Arizona students, teachers plead for more mental health resources on campus

It's no secret that the COVID-19 pandemic has been tough on students and teachers as they've had to pivot to online learning, then head back into classrooms a year later.

Now, time is showing us that the mental health of this group is also declining as they try to keep up.

A number of students and teachers around the Valley voiced their concerns on April 19, and one message was clear, they are all struggling.

School counselors' offices are full and now teachers and students are working to step in as counselors themselves although they aren’t trained for that kind of interaction.

They say something needs to be done.

"I am in correspondence through email, Webex, talking students through emotional meltdowns every week. It is hard to witness that as an educator," says teacher Elise Villescaz.

Her students are struggling as they try and keep up with online learning without the emotional connection.

High school students in Gilbert and Phoenix are echoing those emotions.

"You can FaceTime and hop on Zoom calls, but it is not the same. You can't reach people on the same level,"  says Dylan Lifshitz, senior at Sunnyslope High School.

Eman Massoud, a student at Gilbert Classical Academy, feels the same, saying, "I was struggling. I needed that student to teacher connection."

Adrianna Parrino, a student at Arete Preparatory Academy, is seeing an increase in her classmate's struggling and requesting help from school counselors.

"Everyone’s mental health suffering. You have to wait a week to two weeks in advance to talk to someone about mental health. It is concerning," she says.

As a result, she as a peer is stepping in to help, and so are the teachers.

"I have personally had to speak to students about food insecurity, homelessness and parents losing jobs and parents hospitalized due to COVID," says Jessica Green, a high school science teacher.

She adds, "I am not trained as a counselor to coach you through this."

Students and teachers say now that the entire education has been shifted, accommodations need to be made in terms of mental health. Otherwise, there could be another crisis in our schools.

★ ★ ★ ★ ★

| Required work |
Using the article on Arizona students' and teachers' mental health, answer yes or no to whether each statement agrees with it, and quote the deciding words. 1. Adrianna Parrino says students must wait a week to two weeks to talk to someone about mental health. 2. Jessica Green says she is trained as a counselor. 3. Dylan Lifshitz is a senior at Gilbert Classical Academy. The records aren't needed for this.

★ ★ ★ ★ ★

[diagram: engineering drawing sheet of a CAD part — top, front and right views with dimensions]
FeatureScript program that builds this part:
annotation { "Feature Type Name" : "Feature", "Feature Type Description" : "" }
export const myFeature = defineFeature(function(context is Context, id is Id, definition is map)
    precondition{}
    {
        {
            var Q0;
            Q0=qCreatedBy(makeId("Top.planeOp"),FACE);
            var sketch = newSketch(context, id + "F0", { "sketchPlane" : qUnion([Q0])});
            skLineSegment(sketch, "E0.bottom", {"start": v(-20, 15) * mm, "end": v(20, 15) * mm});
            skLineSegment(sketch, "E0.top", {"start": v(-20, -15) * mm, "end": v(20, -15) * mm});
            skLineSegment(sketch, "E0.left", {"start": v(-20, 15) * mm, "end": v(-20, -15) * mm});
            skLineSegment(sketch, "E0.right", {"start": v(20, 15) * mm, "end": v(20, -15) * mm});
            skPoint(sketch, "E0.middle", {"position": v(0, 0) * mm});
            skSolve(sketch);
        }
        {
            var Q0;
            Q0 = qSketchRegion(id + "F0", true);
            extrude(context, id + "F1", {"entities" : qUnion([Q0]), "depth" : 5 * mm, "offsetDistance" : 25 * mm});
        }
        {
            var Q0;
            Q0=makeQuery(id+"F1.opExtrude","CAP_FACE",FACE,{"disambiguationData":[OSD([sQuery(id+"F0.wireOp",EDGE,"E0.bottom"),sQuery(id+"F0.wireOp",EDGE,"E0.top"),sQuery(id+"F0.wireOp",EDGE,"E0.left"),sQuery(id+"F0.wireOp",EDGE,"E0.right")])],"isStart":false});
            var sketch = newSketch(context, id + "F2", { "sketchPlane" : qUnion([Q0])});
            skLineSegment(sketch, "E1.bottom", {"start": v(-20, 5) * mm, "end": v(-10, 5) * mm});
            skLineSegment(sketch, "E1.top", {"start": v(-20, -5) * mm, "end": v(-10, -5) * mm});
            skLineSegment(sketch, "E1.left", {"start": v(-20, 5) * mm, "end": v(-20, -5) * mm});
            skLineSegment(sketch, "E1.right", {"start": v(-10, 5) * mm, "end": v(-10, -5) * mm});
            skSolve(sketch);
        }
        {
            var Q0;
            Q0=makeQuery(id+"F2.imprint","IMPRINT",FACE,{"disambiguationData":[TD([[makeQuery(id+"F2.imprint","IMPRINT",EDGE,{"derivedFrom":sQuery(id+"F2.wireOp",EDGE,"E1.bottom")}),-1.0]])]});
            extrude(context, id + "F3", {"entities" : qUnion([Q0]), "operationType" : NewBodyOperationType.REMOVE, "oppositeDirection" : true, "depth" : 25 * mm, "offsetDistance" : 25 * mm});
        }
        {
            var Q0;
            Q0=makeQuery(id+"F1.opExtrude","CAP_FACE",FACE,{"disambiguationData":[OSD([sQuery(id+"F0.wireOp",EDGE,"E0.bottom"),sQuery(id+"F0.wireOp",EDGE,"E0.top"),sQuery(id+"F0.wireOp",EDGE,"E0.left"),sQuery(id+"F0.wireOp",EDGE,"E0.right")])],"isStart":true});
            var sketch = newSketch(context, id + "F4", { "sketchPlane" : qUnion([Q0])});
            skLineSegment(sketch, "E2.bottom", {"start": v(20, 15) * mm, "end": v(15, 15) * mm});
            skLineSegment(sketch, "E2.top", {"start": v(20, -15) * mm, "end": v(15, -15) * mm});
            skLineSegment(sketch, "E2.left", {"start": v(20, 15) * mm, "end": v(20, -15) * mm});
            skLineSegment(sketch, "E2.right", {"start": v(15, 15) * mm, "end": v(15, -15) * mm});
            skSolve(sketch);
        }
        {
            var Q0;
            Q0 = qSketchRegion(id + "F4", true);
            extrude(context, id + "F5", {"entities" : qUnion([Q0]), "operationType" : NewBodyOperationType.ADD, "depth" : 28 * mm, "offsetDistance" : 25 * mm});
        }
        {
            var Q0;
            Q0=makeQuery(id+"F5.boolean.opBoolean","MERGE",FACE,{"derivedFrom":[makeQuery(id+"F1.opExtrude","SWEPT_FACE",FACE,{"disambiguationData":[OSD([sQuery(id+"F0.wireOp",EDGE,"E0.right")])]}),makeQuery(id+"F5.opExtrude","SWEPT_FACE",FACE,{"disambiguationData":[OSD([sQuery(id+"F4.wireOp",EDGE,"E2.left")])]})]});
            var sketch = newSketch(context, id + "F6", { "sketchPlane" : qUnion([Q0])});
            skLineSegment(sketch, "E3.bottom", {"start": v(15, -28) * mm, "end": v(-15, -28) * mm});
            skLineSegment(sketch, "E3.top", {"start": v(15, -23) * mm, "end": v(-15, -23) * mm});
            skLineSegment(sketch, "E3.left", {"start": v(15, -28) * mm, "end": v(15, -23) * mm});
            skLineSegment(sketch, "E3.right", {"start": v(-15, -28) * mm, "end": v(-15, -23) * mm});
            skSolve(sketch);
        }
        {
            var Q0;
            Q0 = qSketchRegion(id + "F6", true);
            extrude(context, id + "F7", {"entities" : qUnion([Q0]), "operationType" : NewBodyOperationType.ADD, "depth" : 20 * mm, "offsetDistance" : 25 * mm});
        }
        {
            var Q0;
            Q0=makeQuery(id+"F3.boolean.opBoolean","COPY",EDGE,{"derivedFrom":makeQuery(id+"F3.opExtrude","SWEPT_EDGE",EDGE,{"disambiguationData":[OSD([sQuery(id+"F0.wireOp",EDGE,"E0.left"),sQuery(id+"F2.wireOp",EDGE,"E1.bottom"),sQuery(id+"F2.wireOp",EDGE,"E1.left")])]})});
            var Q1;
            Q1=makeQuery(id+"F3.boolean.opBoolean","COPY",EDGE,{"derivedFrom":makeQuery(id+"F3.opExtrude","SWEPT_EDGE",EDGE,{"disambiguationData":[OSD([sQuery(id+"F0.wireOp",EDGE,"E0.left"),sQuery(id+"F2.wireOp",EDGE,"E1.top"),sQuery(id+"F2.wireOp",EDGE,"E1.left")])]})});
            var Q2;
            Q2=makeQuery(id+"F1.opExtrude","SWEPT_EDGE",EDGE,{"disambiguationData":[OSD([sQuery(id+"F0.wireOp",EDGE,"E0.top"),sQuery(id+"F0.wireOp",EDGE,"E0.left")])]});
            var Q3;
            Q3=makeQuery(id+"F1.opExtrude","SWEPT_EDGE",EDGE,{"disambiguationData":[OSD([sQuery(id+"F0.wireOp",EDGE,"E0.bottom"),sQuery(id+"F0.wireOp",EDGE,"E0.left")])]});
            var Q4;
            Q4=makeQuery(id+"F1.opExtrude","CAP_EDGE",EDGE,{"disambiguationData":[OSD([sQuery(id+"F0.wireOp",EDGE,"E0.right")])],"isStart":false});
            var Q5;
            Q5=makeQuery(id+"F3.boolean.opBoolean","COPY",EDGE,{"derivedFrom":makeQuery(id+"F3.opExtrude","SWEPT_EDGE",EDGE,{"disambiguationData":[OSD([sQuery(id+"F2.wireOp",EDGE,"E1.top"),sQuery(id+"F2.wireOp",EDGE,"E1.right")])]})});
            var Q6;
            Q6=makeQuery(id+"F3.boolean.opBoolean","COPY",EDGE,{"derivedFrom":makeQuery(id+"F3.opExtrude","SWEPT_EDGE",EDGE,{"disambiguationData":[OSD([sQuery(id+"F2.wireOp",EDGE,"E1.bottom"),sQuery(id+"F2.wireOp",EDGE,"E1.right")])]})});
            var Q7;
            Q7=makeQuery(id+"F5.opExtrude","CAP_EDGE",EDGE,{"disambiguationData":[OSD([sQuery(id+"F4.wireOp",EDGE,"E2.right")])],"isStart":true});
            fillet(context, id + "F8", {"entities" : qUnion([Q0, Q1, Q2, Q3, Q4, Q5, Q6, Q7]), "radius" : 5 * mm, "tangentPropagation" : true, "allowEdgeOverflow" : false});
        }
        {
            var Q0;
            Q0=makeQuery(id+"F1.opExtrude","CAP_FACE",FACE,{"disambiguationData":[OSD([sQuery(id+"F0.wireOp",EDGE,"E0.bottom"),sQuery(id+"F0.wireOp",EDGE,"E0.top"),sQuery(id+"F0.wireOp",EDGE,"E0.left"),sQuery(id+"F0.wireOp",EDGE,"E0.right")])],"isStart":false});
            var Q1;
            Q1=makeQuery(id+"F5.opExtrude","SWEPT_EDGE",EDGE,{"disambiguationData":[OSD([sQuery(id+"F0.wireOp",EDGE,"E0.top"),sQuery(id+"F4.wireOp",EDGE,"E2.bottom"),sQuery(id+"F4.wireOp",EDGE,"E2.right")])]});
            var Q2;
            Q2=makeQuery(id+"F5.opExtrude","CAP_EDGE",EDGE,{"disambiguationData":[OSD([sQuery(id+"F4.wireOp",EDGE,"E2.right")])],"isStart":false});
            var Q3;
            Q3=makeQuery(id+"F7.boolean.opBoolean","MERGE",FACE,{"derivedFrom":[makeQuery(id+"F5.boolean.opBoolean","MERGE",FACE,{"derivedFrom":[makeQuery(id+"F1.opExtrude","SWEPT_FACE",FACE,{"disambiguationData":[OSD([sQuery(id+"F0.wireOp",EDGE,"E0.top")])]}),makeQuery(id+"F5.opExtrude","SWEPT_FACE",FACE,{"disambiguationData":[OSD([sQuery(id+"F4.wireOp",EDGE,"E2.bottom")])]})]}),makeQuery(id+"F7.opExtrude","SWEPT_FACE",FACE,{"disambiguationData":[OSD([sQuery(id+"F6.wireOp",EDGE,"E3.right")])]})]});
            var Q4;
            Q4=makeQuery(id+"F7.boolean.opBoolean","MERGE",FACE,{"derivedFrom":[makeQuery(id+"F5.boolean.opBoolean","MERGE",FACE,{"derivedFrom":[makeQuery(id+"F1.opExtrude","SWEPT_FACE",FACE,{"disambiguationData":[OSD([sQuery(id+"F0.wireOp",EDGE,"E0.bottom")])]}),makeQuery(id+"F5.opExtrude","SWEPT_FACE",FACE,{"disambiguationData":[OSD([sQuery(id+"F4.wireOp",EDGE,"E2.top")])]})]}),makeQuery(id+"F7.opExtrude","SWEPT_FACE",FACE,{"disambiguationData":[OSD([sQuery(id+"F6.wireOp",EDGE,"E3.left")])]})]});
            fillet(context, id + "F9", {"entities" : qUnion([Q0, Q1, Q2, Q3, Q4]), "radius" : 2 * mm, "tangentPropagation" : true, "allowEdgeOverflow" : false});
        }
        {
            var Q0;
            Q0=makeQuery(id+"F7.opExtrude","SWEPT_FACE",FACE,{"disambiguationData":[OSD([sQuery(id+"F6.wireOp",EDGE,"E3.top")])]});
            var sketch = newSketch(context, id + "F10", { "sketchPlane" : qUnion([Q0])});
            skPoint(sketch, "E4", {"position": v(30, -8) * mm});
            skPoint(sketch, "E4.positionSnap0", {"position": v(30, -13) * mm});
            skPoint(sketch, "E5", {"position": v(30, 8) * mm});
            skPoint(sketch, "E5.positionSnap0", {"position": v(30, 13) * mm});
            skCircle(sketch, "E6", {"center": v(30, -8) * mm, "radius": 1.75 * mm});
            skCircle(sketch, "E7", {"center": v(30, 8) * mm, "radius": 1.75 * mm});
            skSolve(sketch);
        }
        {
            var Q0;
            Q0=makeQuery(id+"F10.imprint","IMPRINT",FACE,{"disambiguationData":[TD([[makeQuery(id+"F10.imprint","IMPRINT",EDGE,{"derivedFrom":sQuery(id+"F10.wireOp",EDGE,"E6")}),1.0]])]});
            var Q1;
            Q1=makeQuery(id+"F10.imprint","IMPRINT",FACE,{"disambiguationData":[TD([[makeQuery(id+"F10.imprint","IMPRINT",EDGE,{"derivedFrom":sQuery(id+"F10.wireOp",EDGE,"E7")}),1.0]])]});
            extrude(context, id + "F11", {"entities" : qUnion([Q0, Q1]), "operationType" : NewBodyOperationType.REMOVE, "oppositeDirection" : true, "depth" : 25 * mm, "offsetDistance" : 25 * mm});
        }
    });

★ ★ ★ ★ ★

| Written answer |
1. Yes: "You have to wait a week to two weeks in advance to talk to someone about mental health."
2. No: "I am not trained as a counselor to coach you through this."
3. No: "says Dylan Lifshitz, senior at Sunnyslope High School."